## Information
[Start of section]

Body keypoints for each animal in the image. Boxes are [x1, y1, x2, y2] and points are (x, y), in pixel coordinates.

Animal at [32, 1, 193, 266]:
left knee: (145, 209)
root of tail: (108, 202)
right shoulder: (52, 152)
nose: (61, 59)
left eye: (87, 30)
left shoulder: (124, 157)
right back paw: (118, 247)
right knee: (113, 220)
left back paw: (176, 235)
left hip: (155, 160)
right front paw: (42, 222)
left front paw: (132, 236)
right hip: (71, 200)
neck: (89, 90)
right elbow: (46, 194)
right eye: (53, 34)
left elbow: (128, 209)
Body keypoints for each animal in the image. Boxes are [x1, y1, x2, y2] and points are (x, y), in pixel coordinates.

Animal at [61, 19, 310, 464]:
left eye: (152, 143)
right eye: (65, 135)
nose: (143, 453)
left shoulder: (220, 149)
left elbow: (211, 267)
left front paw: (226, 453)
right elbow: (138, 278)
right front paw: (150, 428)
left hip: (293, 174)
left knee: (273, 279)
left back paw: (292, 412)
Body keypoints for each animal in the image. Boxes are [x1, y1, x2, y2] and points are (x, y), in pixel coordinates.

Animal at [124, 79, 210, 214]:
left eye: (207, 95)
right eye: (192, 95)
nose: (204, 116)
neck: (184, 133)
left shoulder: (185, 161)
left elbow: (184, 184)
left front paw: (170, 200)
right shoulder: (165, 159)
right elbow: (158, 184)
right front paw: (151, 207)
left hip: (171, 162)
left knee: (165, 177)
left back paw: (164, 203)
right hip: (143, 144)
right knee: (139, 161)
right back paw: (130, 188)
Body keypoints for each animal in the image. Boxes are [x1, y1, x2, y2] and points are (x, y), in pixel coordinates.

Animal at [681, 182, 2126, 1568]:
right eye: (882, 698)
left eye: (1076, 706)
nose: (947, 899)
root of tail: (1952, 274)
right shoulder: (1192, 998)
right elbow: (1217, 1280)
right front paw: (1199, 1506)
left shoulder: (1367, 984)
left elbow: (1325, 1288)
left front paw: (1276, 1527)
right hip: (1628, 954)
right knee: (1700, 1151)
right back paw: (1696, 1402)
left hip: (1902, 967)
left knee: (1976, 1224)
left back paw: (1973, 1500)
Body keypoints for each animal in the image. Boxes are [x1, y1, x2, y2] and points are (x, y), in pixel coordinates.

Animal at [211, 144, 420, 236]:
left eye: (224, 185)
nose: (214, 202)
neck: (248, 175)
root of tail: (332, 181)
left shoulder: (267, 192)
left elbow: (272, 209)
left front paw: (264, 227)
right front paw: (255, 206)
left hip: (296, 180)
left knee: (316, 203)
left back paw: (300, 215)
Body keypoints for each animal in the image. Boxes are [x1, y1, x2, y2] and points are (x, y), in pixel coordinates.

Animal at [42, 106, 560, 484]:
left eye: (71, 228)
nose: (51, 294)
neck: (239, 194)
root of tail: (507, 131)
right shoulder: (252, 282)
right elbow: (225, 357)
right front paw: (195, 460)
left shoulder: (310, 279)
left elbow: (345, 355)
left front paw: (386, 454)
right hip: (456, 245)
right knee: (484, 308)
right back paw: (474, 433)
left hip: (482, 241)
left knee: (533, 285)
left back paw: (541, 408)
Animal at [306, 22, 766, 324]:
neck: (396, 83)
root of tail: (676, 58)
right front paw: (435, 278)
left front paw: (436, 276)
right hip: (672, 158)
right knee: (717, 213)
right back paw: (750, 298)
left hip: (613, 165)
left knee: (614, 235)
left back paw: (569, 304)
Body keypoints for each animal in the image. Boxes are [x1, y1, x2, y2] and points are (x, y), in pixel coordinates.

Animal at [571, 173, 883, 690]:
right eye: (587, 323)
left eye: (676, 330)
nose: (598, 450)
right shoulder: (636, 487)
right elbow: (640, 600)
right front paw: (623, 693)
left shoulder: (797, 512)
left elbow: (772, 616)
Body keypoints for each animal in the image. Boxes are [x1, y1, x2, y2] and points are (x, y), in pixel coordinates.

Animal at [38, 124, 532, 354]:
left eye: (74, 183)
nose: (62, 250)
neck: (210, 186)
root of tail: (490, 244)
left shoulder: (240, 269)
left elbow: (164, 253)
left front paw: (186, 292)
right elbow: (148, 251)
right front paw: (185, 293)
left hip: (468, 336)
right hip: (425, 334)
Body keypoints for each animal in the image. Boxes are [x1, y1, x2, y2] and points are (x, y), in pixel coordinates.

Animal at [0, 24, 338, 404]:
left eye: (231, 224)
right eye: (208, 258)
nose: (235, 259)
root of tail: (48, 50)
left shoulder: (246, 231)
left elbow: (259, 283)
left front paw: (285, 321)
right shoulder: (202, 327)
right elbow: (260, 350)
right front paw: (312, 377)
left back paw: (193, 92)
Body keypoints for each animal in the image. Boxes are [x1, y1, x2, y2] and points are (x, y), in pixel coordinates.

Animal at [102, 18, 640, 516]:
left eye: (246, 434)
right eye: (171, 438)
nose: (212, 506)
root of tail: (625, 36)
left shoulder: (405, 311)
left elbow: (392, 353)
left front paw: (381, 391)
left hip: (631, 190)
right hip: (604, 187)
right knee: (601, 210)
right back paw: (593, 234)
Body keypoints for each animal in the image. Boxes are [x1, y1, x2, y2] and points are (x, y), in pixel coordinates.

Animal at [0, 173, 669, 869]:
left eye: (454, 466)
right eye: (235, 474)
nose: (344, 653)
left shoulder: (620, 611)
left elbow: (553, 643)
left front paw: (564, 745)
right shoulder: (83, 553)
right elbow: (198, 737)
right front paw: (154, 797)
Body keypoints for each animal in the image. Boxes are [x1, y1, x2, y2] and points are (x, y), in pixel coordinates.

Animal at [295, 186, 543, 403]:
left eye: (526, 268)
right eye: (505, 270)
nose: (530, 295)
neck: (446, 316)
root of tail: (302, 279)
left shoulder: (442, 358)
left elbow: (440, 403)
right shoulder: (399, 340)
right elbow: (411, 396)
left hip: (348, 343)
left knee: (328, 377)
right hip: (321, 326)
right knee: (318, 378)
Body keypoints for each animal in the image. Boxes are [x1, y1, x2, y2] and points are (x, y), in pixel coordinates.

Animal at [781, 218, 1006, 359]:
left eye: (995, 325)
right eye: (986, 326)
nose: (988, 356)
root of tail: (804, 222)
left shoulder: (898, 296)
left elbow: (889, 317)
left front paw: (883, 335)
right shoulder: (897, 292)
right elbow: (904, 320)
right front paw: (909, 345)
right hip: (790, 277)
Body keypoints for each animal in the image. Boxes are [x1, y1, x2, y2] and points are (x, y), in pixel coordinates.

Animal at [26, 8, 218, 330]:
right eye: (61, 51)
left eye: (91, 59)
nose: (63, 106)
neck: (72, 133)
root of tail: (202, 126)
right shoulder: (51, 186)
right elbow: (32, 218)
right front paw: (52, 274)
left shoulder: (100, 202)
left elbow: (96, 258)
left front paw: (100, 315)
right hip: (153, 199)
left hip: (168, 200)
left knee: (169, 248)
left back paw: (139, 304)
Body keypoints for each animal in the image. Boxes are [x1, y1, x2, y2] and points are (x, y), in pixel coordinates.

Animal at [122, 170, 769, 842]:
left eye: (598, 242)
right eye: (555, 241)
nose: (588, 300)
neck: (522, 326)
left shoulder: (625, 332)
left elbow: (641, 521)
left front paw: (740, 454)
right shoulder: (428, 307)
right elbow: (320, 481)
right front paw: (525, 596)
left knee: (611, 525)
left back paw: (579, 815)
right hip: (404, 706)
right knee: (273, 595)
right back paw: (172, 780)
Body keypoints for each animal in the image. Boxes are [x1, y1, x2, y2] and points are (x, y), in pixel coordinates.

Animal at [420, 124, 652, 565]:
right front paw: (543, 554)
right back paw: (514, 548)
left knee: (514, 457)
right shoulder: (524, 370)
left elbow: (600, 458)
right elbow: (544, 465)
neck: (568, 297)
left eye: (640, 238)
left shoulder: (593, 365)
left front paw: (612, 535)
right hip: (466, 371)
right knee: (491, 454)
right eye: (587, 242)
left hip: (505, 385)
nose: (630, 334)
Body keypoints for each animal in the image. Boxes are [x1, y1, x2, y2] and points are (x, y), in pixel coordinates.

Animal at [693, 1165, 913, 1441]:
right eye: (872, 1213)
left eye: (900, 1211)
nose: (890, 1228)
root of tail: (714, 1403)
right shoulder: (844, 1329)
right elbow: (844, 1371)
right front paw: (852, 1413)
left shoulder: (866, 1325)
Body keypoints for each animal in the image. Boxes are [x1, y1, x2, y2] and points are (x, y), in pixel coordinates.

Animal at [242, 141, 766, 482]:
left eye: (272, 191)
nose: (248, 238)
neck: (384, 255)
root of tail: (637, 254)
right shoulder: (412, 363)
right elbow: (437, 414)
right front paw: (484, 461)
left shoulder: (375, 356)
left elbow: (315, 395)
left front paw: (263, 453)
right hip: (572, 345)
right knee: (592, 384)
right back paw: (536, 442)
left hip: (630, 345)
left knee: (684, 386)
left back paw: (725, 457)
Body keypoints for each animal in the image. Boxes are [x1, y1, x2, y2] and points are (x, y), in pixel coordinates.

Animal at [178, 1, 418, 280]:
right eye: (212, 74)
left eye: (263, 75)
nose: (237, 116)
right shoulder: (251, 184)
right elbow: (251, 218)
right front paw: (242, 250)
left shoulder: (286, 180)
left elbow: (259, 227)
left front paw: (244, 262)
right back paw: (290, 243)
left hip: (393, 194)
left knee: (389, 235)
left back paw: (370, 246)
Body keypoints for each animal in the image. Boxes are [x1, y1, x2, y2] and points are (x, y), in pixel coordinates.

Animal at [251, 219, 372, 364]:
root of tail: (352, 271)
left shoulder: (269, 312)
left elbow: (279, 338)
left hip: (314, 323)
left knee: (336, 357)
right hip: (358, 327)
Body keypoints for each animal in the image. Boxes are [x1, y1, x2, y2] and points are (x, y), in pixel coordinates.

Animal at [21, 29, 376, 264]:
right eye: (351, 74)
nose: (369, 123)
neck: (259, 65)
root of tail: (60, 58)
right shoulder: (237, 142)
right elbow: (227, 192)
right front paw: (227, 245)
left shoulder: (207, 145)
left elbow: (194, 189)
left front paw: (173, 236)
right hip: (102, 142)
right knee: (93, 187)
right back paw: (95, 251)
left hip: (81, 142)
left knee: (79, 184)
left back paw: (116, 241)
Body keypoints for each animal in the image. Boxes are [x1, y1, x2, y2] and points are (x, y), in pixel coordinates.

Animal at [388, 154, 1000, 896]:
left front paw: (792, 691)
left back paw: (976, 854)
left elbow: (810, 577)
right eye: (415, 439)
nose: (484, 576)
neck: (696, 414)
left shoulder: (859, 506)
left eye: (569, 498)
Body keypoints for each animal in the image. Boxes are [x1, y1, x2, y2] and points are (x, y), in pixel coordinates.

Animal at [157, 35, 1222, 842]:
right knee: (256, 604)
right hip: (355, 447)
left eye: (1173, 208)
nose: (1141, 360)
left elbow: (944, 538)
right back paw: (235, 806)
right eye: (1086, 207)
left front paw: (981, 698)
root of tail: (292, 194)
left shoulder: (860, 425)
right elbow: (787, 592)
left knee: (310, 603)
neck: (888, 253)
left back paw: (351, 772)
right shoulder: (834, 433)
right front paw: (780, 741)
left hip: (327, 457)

[End of section]

## What to work on
Output each line of the records above exactly, beginning at the first, and stop once the line containing "left front paw: (170, 200)" has been output.

## Result of this task
Body keypoints for each animal in the image. Boxes are [x1, y1, x2, y2] and points are (x, y), in pixel coordinates.

Animal at [32, 1, 193, 266]:
left knee: (145, 209)
root of tail: (108, 202)
right shoulder: (52, 152)
nose: (61, 59)
left eye: (87, 30)
left shoulder: (124, 157)
right back paw: (118, 247)
right knee: (113, 220)
left back paw: (176, 235)
left hip: (155, 160)
right front paw: (42, 222)
left front paw: (132, 236)
right hip: (71, 200)
neck: (89, 90)
right elbow: (46, 194)
right eye: (53, 34)
left elbow: (128, 209)
Body keypoints for each animal in the image. Boxes are [x1, y1, x2, y2] and points are (x, y), in pixel coordinates.

Animal at [61, 19, 310, 464]:
left eye: (152, 143)
right eye: (65, 135)
nose: (143, 453)
left shoulder: (220, 149)
left elbow: (211, 267)
left front paw: (226, 453)
right elbow: (138, 278)
right front paw: (150, 428)
left hip: (293, 174)
left knee: (273, 279)
left back paw: (292, 412)
Body keypoints for each animal in the image. Boxes are [x1, y1, x2, y2] and points are (x, y), in pixel coordinates.

Animal at [124, 79, 210, 214]:
left eye: (207, 95)
right eye: (192, 95)
nose: (204, 116)
neck: (184, 133)
left shoulder: (185, 161)
left elbow: (184, 184)
left front paw: (170, 200)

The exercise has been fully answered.